Though this forum is part of Chrontendo, I would like to see youre memories about western RPGs and theyre represantation today, and youre thoughts which is the better plattform for RPGs. I personaly like to play an RPG with a mouse, though I played much RPGs with Gamepad.

Doctor Sparkle said...

Well, I'll confess, I've never even heard of the Dark Eye games, nor Drakensang, but I suppose that just shows how little attention most PC RPGs get nowadays. But, overall, I'd say Western RPGs have held up reasonably well for such an old genre. Granted, the genre has evolved a bit, and most big titles are released for consoles as well, but the last few years have had Fallout 3, Borderlands, Mass Effect, Fable 2, The Witcher - all big sellers. Compared to other 80s/90s genres: point-and-click adventure games, shoot-em-ups, beat-em-ups and so on, the RPG genre has managed to survive. But you are right - they sure can't compete with all the JRPGs flooding the market.
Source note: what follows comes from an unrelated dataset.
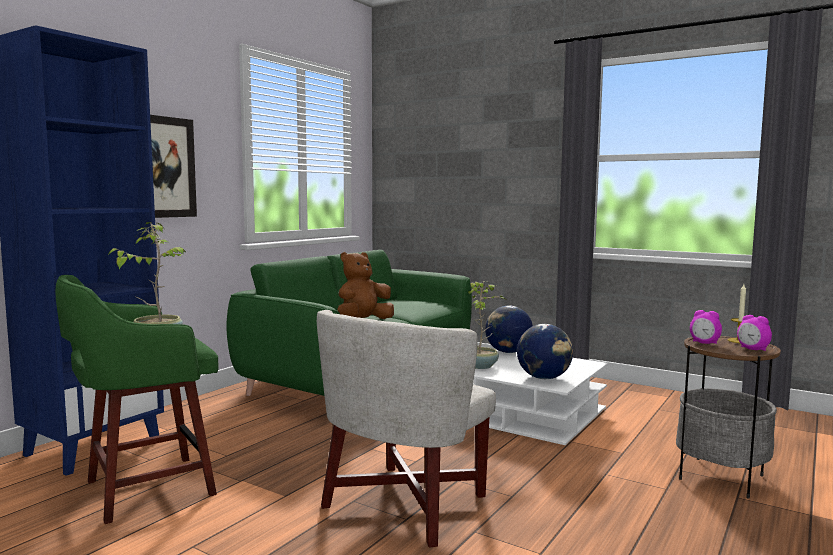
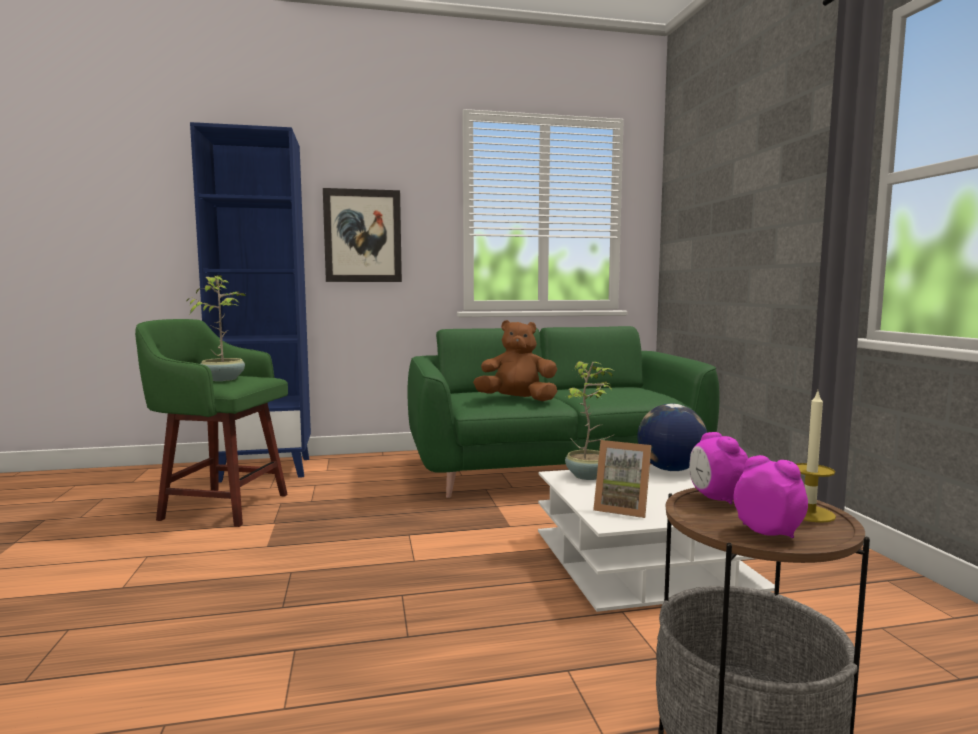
camera: 45 degrees right, 0 degrees up
white armchair [317,310,496,548] -> none
globe [517,324,573,379] -> picture frame [593,440,651,518]
alarm clock [737,315,772,351] -> alarm clock turned 135 degrees clockwise [734,455,808,538]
As for my feelings on PC RPGs - I don't know. I never personally cared much for the actual game of D&D, and sometimes find those elements irritating in video games. I'll start a game and think, "Jesus, do I really have to pick a race and alignment and so on for every character? Can't I just play the game?" Some old Western RPGs are so stat and number heavy that I feel like I'm filling out my taxes rather than playing a game. On the other hand, I find myself really liking some of the newer console Western RPGs. I'm just now playing Mass Effect, and am quite impressed. I can't say I miss a mouse when playing games like ME or Fallout 3. But these games do have the "pick and play" appeal of so many JRPGs. ME allows you to use a default character if you don't want to putz around with character creation at the start of the game.